At 7:40 P.M., Tareq and Hamada were still standing there, still unable to leave the village. Suddenly Hamada spotted a soldier kneeling down and aiming his rifle at them. The soldier was about a hundred meters away, Hamada says. “He’s aiming at us!” he shouted to Tareq, but too late. One lethal bullet slammed into Tareq’s left hip.
Back in the living room, Tareq’s mother starts crying again, softly, as Hamada continues recounting the events.
At the demonstration, Tareq fell against the door of the last house in the village, where they were standing. Hamada quickly moved him to a safer spot, behind the house, as the soldiers kept shooting at them. A Red Crescent ambulance tried to approach to evacuate Tareq, but soldiers prevented it from entering the village. A private car rushed the unconscious Tareq to the clinic in nearby Qabalan, but he had lost a great deal of blood. The bullet had struck his liver, lungs and a kidney.

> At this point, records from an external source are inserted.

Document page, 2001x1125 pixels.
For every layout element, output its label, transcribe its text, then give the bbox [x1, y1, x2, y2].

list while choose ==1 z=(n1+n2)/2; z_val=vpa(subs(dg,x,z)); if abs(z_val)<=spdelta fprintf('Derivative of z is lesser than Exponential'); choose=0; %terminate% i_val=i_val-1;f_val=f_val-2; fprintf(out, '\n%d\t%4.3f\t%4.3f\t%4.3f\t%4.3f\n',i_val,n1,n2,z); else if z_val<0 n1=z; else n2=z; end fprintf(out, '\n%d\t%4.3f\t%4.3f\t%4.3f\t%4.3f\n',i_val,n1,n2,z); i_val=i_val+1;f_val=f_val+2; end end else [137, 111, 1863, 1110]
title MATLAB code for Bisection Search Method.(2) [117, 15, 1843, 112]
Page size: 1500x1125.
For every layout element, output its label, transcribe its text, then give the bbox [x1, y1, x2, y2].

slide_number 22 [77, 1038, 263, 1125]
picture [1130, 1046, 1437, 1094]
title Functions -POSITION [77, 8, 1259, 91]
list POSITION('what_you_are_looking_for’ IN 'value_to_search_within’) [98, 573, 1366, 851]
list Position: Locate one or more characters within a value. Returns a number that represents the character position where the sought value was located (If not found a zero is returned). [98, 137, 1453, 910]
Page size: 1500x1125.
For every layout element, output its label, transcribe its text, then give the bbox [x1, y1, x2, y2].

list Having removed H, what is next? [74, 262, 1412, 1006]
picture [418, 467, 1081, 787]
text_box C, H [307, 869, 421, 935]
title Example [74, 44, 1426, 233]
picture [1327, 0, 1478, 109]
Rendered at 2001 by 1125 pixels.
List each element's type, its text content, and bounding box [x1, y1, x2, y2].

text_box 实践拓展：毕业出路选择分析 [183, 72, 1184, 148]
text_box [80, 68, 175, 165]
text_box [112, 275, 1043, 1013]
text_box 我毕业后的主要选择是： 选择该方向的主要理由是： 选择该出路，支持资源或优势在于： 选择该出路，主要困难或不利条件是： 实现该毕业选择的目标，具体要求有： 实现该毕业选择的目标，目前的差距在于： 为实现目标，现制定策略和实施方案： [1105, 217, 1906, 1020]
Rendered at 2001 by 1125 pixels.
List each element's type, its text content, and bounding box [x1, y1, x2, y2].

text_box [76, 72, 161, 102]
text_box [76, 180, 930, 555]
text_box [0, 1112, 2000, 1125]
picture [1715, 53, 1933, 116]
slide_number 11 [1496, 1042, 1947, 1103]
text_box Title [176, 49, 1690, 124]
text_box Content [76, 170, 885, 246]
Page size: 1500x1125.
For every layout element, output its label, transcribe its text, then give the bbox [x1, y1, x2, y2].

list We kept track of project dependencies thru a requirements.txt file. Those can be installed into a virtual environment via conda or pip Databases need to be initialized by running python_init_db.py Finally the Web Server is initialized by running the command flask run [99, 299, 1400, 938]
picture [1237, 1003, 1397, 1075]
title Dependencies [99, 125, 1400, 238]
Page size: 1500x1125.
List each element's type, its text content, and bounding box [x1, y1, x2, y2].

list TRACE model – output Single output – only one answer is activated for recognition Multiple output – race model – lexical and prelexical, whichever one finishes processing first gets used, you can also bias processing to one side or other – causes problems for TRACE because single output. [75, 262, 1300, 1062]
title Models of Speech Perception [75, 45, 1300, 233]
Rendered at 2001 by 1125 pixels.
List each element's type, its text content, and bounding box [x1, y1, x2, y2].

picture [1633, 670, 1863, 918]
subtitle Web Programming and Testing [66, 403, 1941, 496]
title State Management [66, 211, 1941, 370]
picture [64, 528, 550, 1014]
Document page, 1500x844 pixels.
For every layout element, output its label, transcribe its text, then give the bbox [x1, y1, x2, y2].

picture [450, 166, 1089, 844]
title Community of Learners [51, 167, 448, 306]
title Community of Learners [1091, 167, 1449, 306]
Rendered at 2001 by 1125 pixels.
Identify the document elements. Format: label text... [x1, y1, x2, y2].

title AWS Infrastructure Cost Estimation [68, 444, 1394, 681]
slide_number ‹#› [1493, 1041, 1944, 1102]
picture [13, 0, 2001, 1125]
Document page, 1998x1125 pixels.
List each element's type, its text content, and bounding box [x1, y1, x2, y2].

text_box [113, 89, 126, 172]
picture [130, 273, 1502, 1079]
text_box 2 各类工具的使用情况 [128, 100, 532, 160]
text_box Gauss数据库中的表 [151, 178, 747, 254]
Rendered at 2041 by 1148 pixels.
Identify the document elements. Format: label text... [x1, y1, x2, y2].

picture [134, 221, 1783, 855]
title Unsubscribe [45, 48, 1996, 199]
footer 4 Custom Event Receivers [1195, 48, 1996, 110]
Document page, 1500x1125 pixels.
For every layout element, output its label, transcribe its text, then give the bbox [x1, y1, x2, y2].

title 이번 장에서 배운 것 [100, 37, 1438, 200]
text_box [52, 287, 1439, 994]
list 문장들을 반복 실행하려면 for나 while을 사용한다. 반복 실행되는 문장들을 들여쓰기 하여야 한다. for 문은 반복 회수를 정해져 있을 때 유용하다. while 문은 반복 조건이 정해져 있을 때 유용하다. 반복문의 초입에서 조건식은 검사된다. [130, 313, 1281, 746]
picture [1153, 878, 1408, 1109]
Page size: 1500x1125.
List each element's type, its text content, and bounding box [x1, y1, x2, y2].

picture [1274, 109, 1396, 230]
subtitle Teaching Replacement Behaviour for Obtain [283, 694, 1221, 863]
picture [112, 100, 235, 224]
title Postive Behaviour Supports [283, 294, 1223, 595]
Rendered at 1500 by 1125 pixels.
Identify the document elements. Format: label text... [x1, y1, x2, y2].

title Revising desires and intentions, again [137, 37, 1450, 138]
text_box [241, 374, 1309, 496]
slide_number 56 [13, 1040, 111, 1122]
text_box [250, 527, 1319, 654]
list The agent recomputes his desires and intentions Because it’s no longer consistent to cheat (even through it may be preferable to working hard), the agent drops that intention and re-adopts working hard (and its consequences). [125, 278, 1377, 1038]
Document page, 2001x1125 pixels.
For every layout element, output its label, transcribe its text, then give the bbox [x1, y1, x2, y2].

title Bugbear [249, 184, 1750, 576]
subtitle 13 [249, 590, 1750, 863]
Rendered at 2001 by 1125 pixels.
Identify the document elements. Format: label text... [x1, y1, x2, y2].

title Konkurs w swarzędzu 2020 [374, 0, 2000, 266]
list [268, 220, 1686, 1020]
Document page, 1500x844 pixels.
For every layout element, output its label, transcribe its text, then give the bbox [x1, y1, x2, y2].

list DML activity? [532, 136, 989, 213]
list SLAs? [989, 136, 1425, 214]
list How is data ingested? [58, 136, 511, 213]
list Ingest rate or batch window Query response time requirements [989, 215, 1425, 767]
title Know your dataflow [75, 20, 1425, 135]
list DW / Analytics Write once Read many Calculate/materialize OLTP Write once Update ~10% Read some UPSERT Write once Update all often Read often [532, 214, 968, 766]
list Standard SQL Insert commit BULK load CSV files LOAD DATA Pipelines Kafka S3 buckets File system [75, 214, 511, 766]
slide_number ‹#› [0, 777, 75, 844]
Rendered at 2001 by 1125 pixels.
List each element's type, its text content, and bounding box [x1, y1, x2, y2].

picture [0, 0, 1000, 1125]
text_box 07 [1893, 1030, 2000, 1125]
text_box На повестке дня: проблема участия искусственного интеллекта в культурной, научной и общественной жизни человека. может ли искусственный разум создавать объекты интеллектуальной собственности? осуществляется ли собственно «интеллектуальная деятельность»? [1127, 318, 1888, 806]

The Hawara checkpoint at the entrance to Nablus was also shut that day, with gates of steel, and it took the ambulance driver about an hour to find a roundabout way to enter the city. According to Hamada, the ambulance broke through a checkpoint at Awarta, south of Nablus. Along the way settlers threw stones at them, according to Hamada, who was in the vehicle.
The oxygen in the ambulance was also running out, he adds. In the meantime, Tareq’s father had gone to the clinic in Qabalan, only to learn that his son was no longer there. He too couldn’t get to Nablus. Iman, who lives in Nablus, hurried to Rafidia Hospital in the city, where her dying brother was taken. At least two other seriously wounded Palestinians arrived in Rafidia, where they later died.
Tareq was operated on three times – one of the operations lasted several hours – in an attempt to stop the internal bleeding, but a new source of bleeding was discovered each time. The bullet had wreaked havoc. According to his sister, he received dozens of units of blood during the night and the next day. The bullet remained lodged next to his spinal cord, and the doctors were loath to risk removing it.
At 2 A.M. Sunday the doctors told the family there was nothing more they could do; all that remained was for them to pray. Tareq Snobar was pronounced dead at 1 P.M. that day.
The IDF Spokesperson’s Unit issued the following response to a Haaretz query about the shooting of Snobar and the blocking of the ambulance: “In the wake of the event, a Military Police investigation was launched, at the conclusion of which the findings will be conveyed to the office of the military advocate general.”
Did they consider changing baby Umar’s name to Tareq, after his father? Or adding his father’s name? No. Tareq was insistent that his son be named Umar, after his own father. He wanted to be Abu Umar, just like his grandfather, who had 10 children. “Tareq loved life more than any of us,” his sister Iman says, and sinks back into her grief.